NixOS / nix

Nix, the purely functional package manager
https://nixos.org/
GNU Lesser General Public License v2.1
12.38k stars 1.49k forks source link

Flake inputs fetched and unpacked despite outputs being a cache hit #9570

Open pwaller opened 10 months ago

pwaller commented 10 months ago

Is your feature request related to a problem? Please describe.

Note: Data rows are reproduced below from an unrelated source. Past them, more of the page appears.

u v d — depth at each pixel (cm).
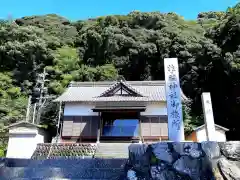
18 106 2750
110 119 2019
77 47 4181
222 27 2791
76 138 1947
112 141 1912
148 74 3525
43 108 2630
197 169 563
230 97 2502
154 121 1975
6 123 2458
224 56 2512
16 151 1761
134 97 1994
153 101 1934
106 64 3606
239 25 2520
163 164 579
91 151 1481
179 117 882
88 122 1994
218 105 2722
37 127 1866
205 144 586
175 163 574
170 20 4244
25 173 742
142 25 4125
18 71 3378
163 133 1933
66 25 4991
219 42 2836
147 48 3556
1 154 1841
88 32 3866
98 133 1852
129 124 1991
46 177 742
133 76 3603
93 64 3669
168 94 927
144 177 586
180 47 3306
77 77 3269
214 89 2816
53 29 4766
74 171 764
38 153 1467
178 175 561
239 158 568
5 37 3662
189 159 574
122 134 1948
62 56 3706
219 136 1719
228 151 579
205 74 2978
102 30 3938
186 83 3081
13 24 3791
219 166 560
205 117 1193
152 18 4094
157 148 597
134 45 3647
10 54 3381
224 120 2569
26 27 3925
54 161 816
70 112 2027
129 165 624
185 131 2297
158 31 3784
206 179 547
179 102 905
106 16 4259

Flake input sources are fetched and unpacked even if they are unneeded. If you have lots of large flake inputs sources, this becomes a big bottleneck and resource consumer (wall time, cpu time, disk io, disk storage, network bandwidth and github API calls) when fetching from a cache.

Describe the solution you'd like

Building a flake output which is a cache hit should not require fetching the input sources.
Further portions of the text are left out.